Adebusola Ramsay (b. 1983, Lagos, Nigeria) based in Glasgow, Scotland.
A visual artist, whose practice has developed over the last two decades; features evocative colour composition and textural detail, mostly with acrylic medium, exploring different forms of mark-making. Influenced by patterns and symbols, in particular weave/pattern-making of African cloths such as Aso-Oke, Kente and Adire. Graduated in 2004 with Bsc (Hons) Biomedical Sciences at University of Glasgow.
Sabrina Henry is a curator and costume designer.

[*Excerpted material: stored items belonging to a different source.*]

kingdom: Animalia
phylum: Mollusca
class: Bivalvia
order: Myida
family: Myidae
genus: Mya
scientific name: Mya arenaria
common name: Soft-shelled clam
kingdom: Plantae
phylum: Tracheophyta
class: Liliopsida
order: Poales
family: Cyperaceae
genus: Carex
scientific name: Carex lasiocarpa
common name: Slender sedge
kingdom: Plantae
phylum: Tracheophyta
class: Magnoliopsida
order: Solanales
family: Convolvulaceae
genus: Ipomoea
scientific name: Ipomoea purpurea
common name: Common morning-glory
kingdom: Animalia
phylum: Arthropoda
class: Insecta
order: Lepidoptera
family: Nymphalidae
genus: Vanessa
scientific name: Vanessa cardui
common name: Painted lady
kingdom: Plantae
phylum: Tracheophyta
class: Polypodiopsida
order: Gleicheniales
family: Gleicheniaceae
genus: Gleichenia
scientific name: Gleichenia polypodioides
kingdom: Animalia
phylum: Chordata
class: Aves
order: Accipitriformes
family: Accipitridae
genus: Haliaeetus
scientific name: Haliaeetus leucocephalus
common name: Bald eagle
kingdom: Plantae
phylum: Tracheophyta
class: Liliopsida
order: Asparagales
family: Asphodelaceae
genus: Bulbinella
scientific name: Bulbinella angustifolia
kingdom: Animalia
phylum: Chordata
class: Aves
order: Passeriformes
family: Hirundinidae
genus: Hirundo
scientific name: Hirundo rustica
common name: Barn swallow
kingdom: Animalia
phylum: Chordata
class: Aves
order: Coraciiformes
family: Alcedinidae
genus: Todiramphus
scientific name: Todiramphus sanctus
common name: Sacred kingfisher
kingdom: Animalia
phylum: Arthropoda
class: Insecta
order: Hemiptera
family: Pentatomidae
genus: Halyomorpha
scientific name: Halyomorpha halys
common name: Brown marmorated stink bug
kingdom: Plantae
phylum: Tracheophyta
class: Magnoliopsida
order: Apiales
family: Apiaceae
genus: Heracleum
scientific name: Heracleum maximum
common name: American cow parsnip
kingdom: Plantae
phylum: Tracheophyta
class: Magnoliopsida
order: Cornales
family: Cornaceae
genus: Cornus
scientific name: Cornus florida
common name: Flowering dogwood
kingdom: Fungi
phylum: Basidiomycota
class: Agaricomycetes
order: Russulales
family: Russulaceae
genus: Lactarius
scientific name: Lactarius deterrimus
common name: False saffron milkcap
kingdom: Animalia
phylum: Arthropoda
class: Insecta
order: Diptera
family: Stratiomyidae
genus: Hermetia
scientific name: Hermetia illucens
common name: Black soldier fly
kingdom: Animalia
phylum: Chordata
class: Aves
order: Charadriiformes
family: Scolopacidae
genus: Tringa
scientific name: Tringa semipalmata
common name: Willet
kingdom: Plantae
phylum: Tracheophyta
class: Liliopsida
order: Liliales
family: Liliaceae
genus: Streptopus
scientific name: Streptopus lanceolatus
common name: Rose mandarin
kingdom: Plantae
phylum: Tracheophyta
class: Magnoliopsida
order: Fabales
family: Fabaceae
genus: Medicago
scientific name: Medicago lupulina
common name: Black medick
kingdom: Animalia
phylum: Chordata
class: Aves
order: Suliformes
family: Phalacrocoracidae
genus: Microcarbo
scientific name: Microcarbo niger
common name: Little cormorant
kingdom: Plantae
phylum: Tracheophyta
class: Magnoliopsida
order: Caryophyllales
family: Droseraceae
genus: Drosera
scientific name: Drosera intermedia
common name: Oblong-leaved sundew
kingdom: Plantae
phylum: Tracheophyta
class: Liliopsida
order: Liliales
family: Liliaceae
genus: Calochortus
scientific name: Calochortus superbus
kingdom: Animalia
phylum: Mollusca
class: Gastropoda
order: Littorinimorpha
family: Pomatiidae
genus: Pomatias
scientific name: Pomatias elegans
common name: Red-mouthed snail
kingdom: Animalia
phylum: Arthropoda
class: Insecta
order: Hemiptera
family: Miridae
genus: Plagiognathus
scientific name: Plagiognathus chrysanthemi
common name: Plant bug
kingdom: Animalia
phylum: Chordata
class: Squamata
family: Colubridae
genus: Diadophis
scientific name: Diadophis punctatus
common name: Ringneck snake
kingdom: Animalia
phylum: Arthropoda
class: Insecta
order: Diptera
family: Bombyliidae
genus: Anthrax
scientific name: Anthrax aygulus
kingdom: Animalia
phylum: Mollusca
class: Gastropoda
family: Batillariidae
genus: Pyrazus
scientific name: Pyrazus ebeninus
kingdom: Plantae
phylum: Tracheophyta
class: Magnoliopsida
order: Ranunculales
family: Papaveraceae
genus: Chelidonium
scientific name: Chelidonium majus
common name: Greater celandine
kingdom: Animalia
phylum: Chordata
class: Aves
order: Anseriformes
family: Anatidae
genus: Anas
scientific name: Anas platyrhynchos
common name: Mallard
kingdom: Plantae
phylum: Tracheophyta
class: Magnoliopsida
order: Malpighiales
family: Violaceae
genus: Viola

Her curatorial practise thinks through questions of post-coloniality as they exist in Scotland to contribute to the wider discourse around the effects of power and modernity with a focus on the geographies of the Atlantic. In her costume practice she works with artists of various disciplines to connect pre-colonial traditions with the contemporary British experience as a way to re-imagine the future. Her textile work uses handcraft techniques to create contemporary artefacts that retell the history of Black diasporic presence in Scotland.
As part of the British Art Network research group The Re-Action of Black Performance, she is exploring how the state of being re-active is used as a theme in Black British performance art.
The Maud Sulter Live Programme curated by Pelumi Odubanjo accompanies our current exhibition Maud Sulter - You are my kindred spirit, open until 30 March 2025.